[Page extract]
··········

Tuesday, December 24, 2019

Christmas the Secular

Can non-Christians celebrate Christmas? Many do, and why not? I’m an atheist and I have no problem celebrating Christmas, even though it has no religious significance for me.

What’s great about Christmas is that it is both a religious holiday, being based upon the birth of the Christian icon Jesus, and a secular holiday as well. That makes it a holiday for everyone.

How can I say that? I am indebted to philosopher Ayn Rand for resolving that seemingly contradictory proposition. In answer to the question of whether it is appropriate for an atheist to celebrate Christmas, Rand observed:

Yes, of course. A national holiday, in this country, cannot have an exclusively religious meaning. The secular meaning of the Christmas holiday is wider than the tenets of any particular religion: it is good will toward men—a frame of mind which is not the exclusive property… of the Christian religion.

This makes perfect sense. In this regard, I am also indebted to the framers of the U.S. Constitution. As the First Amendment to the U.S. Constitution reads, "Congress shall make no law respecting an establishment of religion." A national religious holiday in a secular nation founded on the principle of separation of church and state (religious/conscientious freedom) is a logical impossibility. Since to have a secular government means to have one that is neutral with regards to the fundamental beliefs of all of its citizens, an American national holiday by definition cannot be religious.

In fact, what we today call Christmas originally didn't have any connection to Jesus at all, writes Onkar Ghate in U.S.News & World Report:

Before Christians co-opted the holiday in the fourth century (there is no reason to believe Jesus was born in December), it was a pagan celebration of the winter solstice, of the days beginning to grow longer. The Northern European tradition of bringing evergreens indoors, for instance, was a reminder that life and production were soon to return to the now frozen earth.

The Romans celebrated the Winter Solstice with the holiday Saturnalia. In Northern Europe, the holiday was called Yule.

Indeed, as philosopher Leonard Peikoff observes over at Capitalism Magazine, the leading secular Christmas symbol - Santa Claus - actually contradicts some standard Christian tenets:

Santa Claus is a thoroughly American invention. ... In 1822, an American named Clement Clarke Moore wrote a poem about a visit from St. Nick. It was Moore (and a few other New Yorkers) who invented St. Nick's physical appearance and personality, came up with the idea that Santa travels on Christmas Eve in a sleigh pulled by reindeer, comes down the chimney, stuffs toys in the kids' stockings, then goes back to the North Pole.

...Santa implicitly rejected the whole Christian ethics. He did not denounce the rich and demand that they give everything to the poor; on the contrary, he gave gifts to rich and poor children alike. Nor is Santa a champion of Christian mercy or unconditional love. On the contrary, he is for justice -- Santa gives only to good children, not to bad ones.

··········

[Supplied data]
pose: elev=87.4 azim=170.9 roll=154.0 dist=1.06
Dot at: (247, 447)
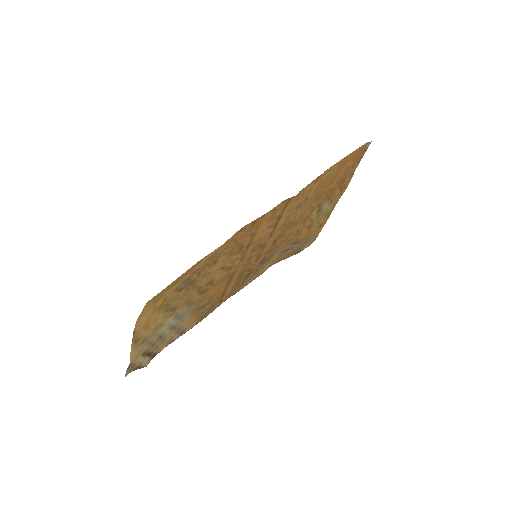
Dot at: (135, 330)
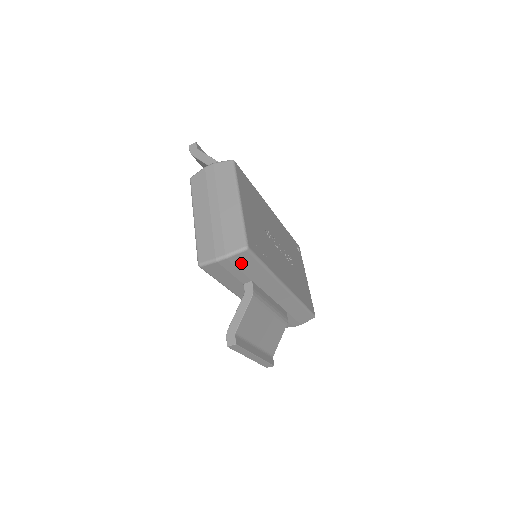
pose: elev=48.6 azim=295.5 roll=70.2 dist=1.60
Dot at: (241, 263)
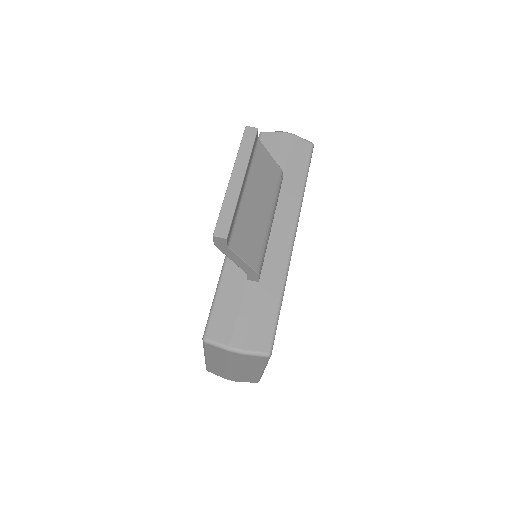
Dot at: (296, 151)
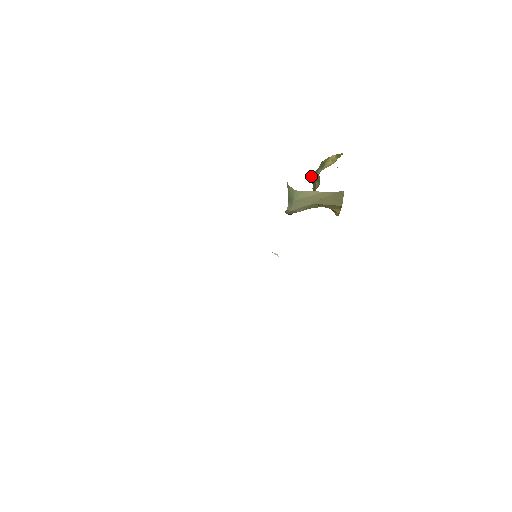
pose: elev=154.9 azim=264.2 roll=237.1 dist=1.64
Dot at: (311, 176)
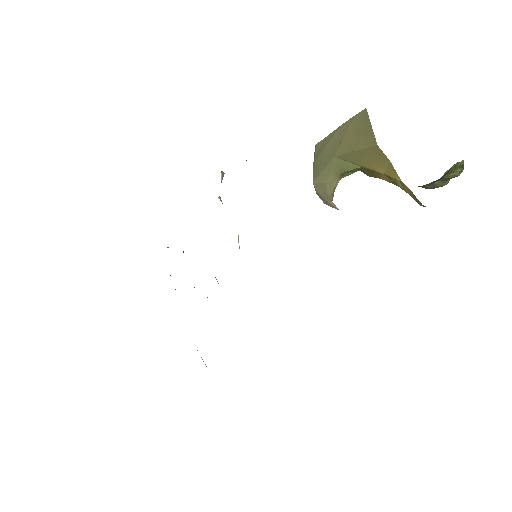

··········

[Short problem 1]
List every person the blog post on secular Christmas names with both a first name and a surname.
[Short problem 2]
Pick up the blog post on secular Christmas after its last sentence and continue it.

[Exercise response 1]
Ayn Rand, Onkar Ghate, Leonard Peikoff, Clement Clarke Moore

[Exercise response 2]
When Congress declared Christmas a National Holiday, in 1870, Christmas ceased being a strictly religious observance and became a secular holiday. A legal religious holiday in a nation dedicated to freedom of religion and conscience is a contradiction. (The Founders used the terms “religion” and conscience” interchangeably. They understood religious freedom to include the freedom not to believe in or practice any religion, or even God—in effect, not just freedom of religion, but freedom from religion as well.) Being a national legal holiday, Christmas can have non-religious, non-Christian meaning just as validly as a Christian meaning. It’s a matter of individual preference. Otherwise, what’s the point of freedom of conscience?

So, regardless of your personal beliefs, go ahead and enjoy Christmas on your own terms.

On that note, let me extend to everyone a hearty wish for a joyous, safe, and thoroughly non-contradictory…

MERRY CHRISTMAS!

Related Reading:

How the Welfare State Stole Christmas, by Yaron Brook and Don Watkins

Don't Need Christ to Celebrate Christmas

Why Christmas Should be More Commercial—Leonard Peikoff

6 comments:

steve jackson said...

Ghate: "Before Christians co-opted the holiday in the fourth century (there is no reason to believe Jesus was born in December), it was a pagan celebration of the winter solstice, of the days beginning to grow longer."

This is most likely untrue. Best anyone can tell, it seems that the winter solstice celebrations came after the Christians started celebrating Christmas, so if anything it was the reverse.

I'd be skeptical about anything Ghate says about intellectual history. A few years ago he debated Michael Huemer and said people believed the earth was flat prior to Columbus.

steve jackson said...

https://www.youtube.com/watch?v=VRMtTX3bKgA&list=PLNbswtWzJYCK9g5gYH26HcUC-0hIDlftF&index=56&t=138s

principled perspectives said...

Maybe, Steve. But the important point regards the U.S. Constitution.

principled perspectives said...

FYI:

"Everybody knows December 25 for one big reason, the birth of Jesus, though the precise day it occurred more than 2,000 years ago is a factoid that we don't know. The first time the date was celebrated as Jesus’ birthday was apparently in the year 336, in Rome. It was chosen because Romans celebrated the winter solstice on December 25 and Christians of the day—their faith having been legalized by Emperor Constantine only 23 years before—associated Jesus with the Sun (the source of Light)."--Lawrence W. Reed for FEE

https://fee.org/articles/why-christmas-is-celebrated-on-december-25/

steve jackson said...

Lawrence Reed is an expert on early Christianity? In fact, Christians accepted the 12/25 date (or late December early January) long before 336.

steve jackson said...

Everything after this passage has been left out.